Other works include a new Dutch town's community park that includes a village hall for hobbyists and a pet cemetery, and a "confidential new eco-village in the English countryside". FAT recognize a connection between architecture and fashion and their approach was described as "folk art for the information age ... It is an architecture that wants to be progressive, radical, and, most importantly, liked." The firm designed a New Islington social housing scheme in Manchester and refurbished a tower block in Newham using a "riot of colour and pattern" for the facades drawing on influences from the 1980s.

Fashion Architecture Taste designed 35 colorful homes to replace the Parson Cross Deerlands School, which closed in 2005, in Sheffield.

In 2011 FAT completed a 260-metre facade for the BBC's new TV production centre in the docks area of Cardiff, Wales. The distinctive profile of the facade was said to allude to the nearby docks warehouse and gothic architecture.

===Breakup===
In December 2013, FAT announced that they were going to split after 23 years. FAT planned to wrap up its business following the completion of A House for Essex, designed for Living Architecture (a collaboration with Grayson Perry) and the curation of A Clockwork Jerusalem at the British Pavilion as part of the 2014 Venice Biennale.
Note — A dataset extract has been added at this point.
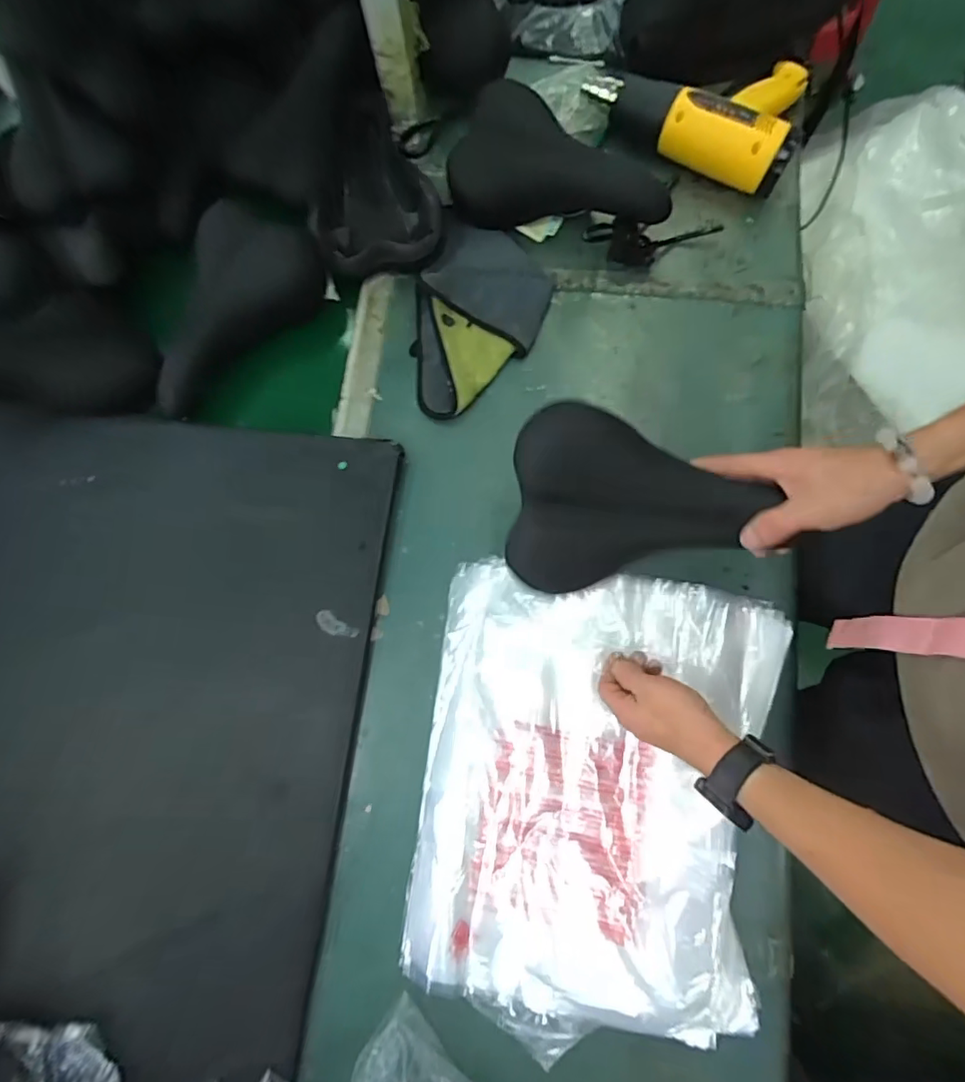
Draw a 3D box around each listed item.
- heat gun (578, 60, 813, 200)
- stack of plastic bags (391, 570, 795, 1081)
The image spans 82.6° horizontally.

==Major works and awards==
- Islington Square, a development of social housing in Manchester, completed in 2006
- According to the group's website they have received Architecture Foundation New Generation Award 2006, FX Best Public Building Award 2006 and a 2007 RIBA European Award
- Saint Lucas Art Academy (redesign) in Boxtel, the Netherlands, a makeover of building constructed in the 1960s
- Woodward Place building, United Kingdom
- "In a Lonely Place" installation RIBA (2006)
- Bicycle surveillance shelter, Scheveningen (featured on a Dutch stamp)
- BBC TV production centre facade, Cardiff (2011)
- Heerlijkheid in Hoogvliet, the Netherlands community building *A House for Essex, built for Alain de Botton
- Blue House in London
- BBC Cardiff, 3.6 ha village in Roath Basin
- Community In A Cube in Middlesbrough, an 82-home development
- Bentley Library in the Midlands
- A House for Essex, Wrabness, designed by Charles Holland based on ideas by the artist Grayson Perry (2015). Subject of a Channel 4 documentary in May 2015.